__DOCUMENT TEXT__
To specify a schema when you create an empty table:


using Google.Cloud.BigQuery.V2;
using System;

public class BigQueryCreateTable
{
    public BigQueryTable CreateTable(
        string projectId = "your-project-id",
        string datasetId = "your_dataset_id"
    )
    {
        BigQueryClient client = BigQueryClient.Create(projectId);
        var dataset = client.GetDataset(datasetId);
        // Create schema for new table.
        var schema = new TableSchemaBuilder
        {
            { "full_name", BigQueryDbType.String },
            { "age", BigQueryDbType.Int64 }
        }.Build();
        // Create the table
        return dataset.CreateTable(tableId: "your_table_id", schema: schema);
    }
}

Go

To specify a table's schema when you load data into a table:

import (
	"context"

__USING THE INFORMATION__
1 – From the BigQuery schema text, list every quoted string value inside the class BigQueryCreateTable.
2 – Copy out the part of the BigQuery schema text starting with "using Google.Cloud.BigQuery.V2;" and going on through "for new table.".
The rows after this aren't needed for any of the work.

__DATA FOR REVIEW__
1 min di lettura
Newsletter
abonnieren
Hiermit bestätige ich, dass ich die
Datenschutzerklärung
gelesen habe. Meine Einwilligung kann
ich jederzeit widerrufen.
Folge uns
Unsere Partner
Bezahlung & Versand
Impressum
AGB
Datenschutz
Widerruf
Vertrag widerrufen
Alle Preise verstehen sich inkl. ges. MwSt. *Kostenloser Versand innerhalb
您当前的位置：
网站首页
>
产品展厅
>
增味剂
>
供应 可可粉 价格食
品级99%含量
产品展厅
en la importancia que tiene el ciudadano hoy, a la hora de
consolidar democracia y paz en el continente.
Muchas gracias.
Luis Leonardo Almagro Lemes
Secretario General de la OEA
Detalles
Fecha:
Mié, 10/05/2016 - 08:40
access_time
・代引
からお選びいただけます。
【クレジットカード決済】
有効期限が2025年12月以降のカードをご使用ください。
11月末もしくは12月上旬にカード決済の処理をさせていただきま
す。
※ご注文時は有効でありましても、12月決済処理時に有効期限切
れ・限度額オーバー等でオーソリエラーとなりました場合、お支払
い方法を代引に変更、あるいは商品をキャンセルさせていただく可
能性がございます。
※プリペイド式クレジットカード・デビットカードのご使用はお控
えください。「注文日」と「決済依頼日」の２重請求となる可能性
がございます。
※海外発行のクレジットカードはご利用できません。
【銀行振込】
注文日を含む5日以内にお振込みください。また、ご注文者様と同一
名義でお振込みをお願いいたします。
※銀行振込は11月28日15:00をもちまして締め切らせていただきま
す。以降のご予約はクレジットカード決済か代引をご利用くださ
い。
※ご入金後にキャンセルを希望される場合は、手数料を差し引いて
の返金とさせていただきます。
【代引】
==
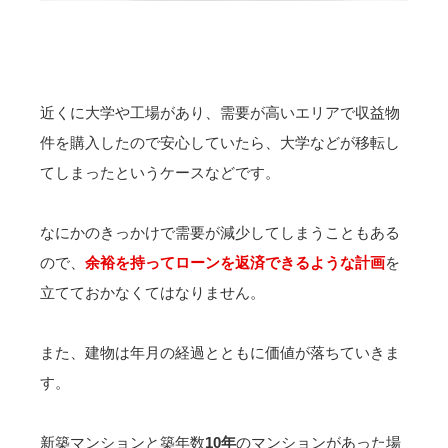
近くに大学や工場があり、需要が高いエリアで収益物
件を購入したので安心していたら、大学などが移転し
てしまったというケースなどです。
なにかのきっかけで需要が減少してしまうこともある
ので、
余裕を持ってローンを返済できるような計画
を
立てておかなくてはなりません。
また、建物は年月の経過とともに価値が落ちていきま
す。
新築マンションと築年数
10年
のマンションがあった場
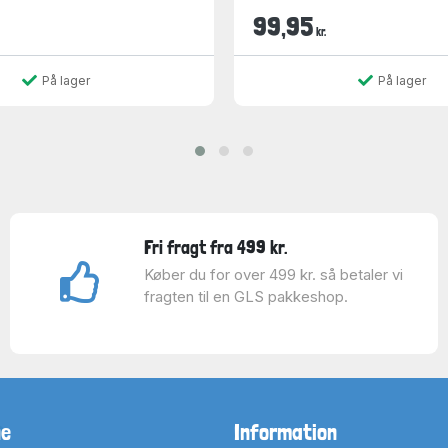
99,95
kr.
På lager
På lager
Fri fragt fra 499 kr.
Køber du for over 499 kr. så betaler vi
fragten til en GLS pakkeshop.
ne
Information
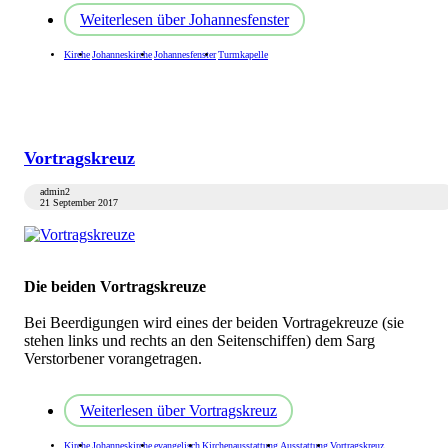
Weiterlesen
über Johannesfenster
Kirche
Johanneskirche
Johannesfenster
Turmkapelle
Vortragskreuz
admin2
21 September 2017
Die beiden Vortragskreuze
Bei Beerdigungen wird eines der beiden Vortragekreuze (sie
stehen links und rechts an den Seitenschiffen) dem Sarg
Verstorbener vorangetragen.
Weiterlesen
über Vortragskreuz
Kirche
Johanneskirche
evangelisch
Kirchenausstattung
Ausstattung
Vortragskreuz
==
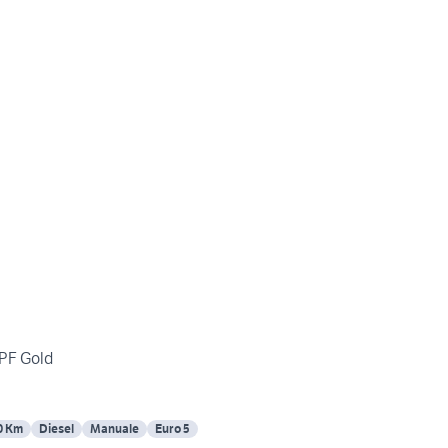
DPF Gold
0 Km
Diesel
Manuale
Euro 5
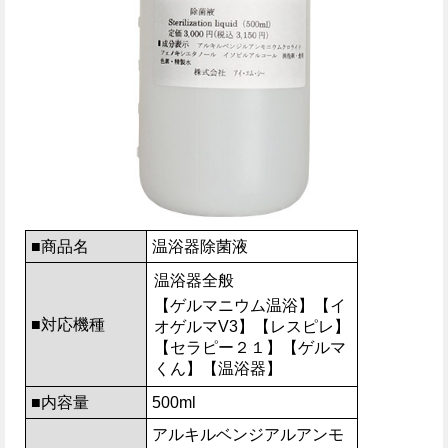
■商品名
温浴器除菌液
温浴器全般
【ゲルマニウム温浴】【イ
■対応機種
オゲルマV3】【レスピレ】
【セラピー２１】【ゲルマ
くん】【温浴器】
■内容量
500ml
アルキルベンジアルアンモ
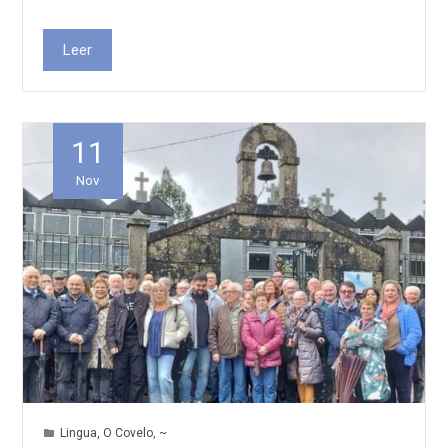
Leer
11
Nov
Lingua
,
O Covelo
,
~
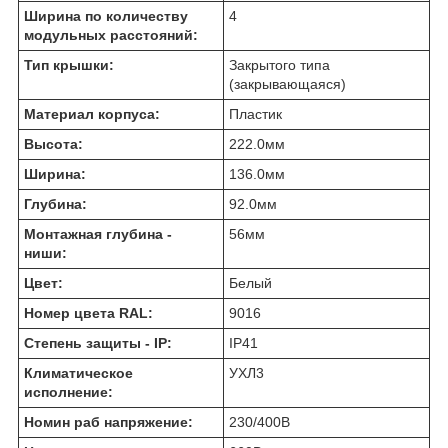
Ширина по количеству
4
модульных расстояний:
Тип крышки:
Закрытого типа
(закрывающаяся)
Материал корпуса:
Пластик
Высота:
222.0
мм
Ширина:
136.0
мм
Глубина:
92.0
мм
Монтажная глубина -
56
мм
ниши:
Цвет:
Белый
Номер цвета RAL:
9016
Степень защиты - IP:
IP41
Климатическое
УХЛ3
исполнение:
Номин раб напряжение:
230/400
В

__ANSWERS IN ORDER__
1 – "your-project-id", "your_dataset_id", "full_name", "age", "your_table_id"

2 –
using Google.Cloud.BigQuery.V2;
using System;

public class BigQueryCreateTable
{
    public BigQueryTable CreateTable(
        string projectId = "your-project-id",
        string datasetId = "your_dataset_id"
    )
    {
        BigQueryClient client = BigQueryClient.Create(projectId);
        var dataset = client.GetDataset(datasetId);
        // Create schema for new table.